■ **本文**
========================================================================

環境が勉強への姿勢を変え、受験に打ち込むように激変
-大学受験に向き合うきっかけを教えて下さい
千葉先生 大きなきっかけは部活が活動を終了したためです。高校2年生に進級したタイミングで人事異動で顧問の先生が変更となり、相性の合わないメンバーが次々と退部しました。当時のバドミントン部は厳しさはなく、顧問の先生もバドミントン未経験で担当し、会計やスケジュール調整など後ろから支えてくださった先生でした。後任の先生は経験者で、前任校を強豪にするなど能力値の高い先生です。練習の厳しさや環境の変化に耐えられない部員が多く、20名ほどの部員も先輩が引退する時期には3名まで落ち込みました。部長に就任予定でしたが、高校2年生の夏、活動を止める決断をしました。
挫折感が強く何か一生懸命に打ちこむものを探したいと考えるようになりました。もしそれが成功すれば、部活の活動を止めたことも自分で消化できると考えました。幸い部活がなくなることで、余裕ができ卒業後の進路を強く意識するようになりました。当時の偏差値は35のため取りうる選択肢は専門学校もしくは就職でしたが、夢や明確な価値観が定まっておらず悩み続けていました。
-他に熱中できることを探していたのですね
千葉先生 そうですね。
ある日、中学の知人に誘われた予備校の無料体験授業で、受験勉強に火がつくことになります。毎週確認テストが実施され、その結果が学校名と名前つきのランキングとして掲示されていました。ほとんどが最下位に近かったですが、世界史だけは唯一高得点が取れていました。世界史は暗記科目ともいわれますが、内容の復習で十分定着でき、中学からのつまづきに関係なく、点数が取れるためです。そこで、ランキング上位に食い込む回数が増え、私の学校名と横並びで誰もが聞いたことのある難関中高一貫私立の名前が並んでいました。そのときに、頭のいい人こそ勉強しているという実態と私はやればできるという気持ちが沸いてきました。

========================================================================

■ **提供情報**

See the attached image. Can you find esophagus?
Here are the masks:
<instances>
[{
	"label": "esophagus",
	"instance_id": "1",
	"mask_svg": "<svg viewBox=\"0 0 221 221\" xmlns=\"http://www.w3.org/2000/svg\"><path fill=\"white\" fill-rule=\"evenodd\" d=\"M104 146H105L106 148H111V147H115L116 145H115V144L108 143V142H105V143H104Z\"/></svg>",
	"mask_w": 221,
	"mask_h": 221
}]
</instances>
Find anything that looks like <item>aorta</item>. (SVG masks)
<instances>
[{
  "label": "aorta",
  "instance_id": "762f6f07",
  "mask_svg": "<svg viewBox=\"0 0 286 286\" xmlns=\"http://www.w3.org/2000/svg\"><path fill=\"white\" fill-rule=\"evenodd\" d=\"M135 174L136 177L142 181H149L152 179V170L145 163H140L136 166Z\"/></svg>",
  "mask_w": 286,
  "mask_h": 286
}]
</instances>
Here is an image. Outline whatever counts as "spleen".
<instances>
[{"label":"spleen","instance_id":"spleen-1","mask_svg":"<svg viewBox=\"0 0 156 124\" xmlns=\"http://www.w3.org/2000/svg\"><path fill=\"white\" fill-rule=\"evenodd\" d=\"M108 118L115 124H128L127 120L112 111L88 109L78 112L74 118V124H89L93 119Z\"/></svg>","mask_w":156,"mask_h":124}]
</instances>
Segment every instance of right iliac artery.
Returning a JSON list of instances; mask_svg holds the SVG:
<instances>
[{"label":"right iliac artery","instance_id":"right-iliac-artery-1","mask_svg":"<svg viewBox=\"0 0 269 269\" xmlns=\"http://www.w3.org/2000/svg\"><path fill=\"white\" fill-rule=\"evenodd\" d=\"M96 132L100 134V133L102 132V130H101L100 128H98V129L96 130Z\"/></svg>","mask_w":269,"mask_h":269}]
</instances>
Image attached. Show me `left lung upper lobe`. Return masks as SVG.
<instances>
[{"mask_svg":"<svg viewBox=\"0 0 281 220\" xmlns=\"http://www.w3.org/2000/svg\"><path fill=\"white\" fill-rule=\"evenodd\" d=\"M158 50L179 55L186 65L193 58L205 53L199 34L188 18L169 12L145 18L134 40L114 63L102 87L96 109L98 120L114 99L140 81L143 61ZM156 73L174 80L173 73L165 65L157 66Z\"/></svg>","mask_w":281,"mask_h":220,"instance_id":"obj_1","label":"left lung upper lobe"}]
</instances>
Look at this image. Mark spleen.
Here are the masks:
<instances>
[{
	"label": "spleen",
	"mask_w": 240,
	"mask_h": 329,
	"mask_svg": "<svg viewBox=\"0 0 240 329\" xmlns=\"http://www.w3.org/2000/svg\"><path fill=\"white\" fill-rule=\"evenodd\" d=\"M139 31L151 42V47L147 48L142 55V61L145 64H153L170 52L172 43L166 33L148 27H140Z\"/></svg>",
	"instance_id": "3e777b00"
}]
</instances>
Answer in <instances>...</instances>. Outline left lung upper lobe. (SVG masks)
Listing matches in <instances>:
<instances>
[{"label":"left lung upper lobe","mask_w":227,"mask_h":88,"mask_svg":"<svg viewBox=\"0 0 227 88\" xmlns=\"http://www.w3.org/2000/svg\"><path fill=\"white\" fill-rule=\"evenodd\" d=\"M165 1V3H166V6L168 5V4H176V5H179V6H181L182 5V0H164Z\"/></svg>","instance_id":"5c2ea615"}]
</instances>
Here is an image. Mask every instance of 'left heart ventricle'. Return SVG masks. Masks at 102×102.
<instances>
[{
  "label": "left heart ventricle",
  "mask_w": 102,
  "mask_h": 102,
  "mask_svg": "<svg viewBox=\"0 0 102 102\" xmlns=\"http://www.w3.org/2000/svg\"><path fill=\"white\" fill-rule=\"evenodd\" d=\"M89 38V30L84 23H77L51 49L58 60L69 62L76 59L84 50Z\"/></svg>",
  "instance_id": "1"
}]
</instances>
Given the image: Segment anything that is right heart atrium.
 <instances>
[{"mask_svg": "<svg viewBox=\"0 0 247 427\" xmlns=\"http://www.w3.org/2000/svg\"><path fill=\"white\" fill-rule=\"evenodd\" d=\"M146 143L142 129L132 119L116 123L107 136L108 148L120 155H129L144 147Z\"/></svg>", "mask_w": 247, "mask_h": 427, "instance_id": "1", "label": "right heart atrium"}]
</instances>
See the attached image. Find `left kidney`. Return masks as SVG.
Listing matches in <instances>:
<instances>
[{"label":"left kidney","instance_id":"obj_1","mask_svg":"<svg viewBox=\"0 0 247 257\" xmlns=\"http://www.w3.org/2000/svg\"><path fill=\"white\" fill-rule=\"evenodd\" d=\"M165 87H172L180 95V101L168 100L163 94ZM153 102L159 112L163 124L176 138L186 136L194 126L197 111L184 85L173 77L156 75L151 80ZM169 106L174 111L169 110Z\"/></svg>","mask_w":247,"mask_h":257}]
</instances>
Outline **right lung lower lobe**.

========================================================================

■ **課題 A**
本文にある「部長に就任予定でしたが、高校2年生の夏、活動を止める決断をしました。」という一文を英語に訳してください。
■ **課題 B**
大学受験に向き合ったきっかけを語る本文を、最後の一文の後から先へ書き進めてください。
項目は本文とは切り離された別個の資料です。

■ **解答 A**
I was scheduled to become club captain, but in the summer of my second year of high school, I made the decision to stop the club's activities.

■ **解答 B**
このことから環境は人を変える力があることを身をもって体験しました。
– 大学受験での自身の課題について教えてください
千葉先生 1点目は受験科目です。受験に火が付いたとはいえ、遅延する科目を受験科目から削る必要があります。私の場合は数学が弱点でしたので、受験科目は英、世界史、国語に決めました。この時点で国立と慶応大学は目指せなくなった関係で、受験できる大学で最も偏差値の高い早稲田大学を第一希望としました。後から振り返ると、小学生や中学生から苦手科目と向き合っていれば、広い選択肢から大学や学部を選べたと思うと、人生の選択肢が制限されたと思います。
2点目は勉強の仕方が分からないことです。これまで本気で勉強に取り組んだ経験がなかったため、問題集の取り組み方から暗記の仕方まで手探り状態でした。もしこの時期に効果的な勉強に出会っていれば、おそらくもっと短い時間で合格できていたと考えています。
3点目は模試で点数が取れないことです。毎週の復習の確認テストは努力に比例して高得点が取れる一方で、模試のような初見問題や本質的な学力を問われる内容にはまだ追いつけていませんでした。
– 大学受験をどのように乗り越えましたか?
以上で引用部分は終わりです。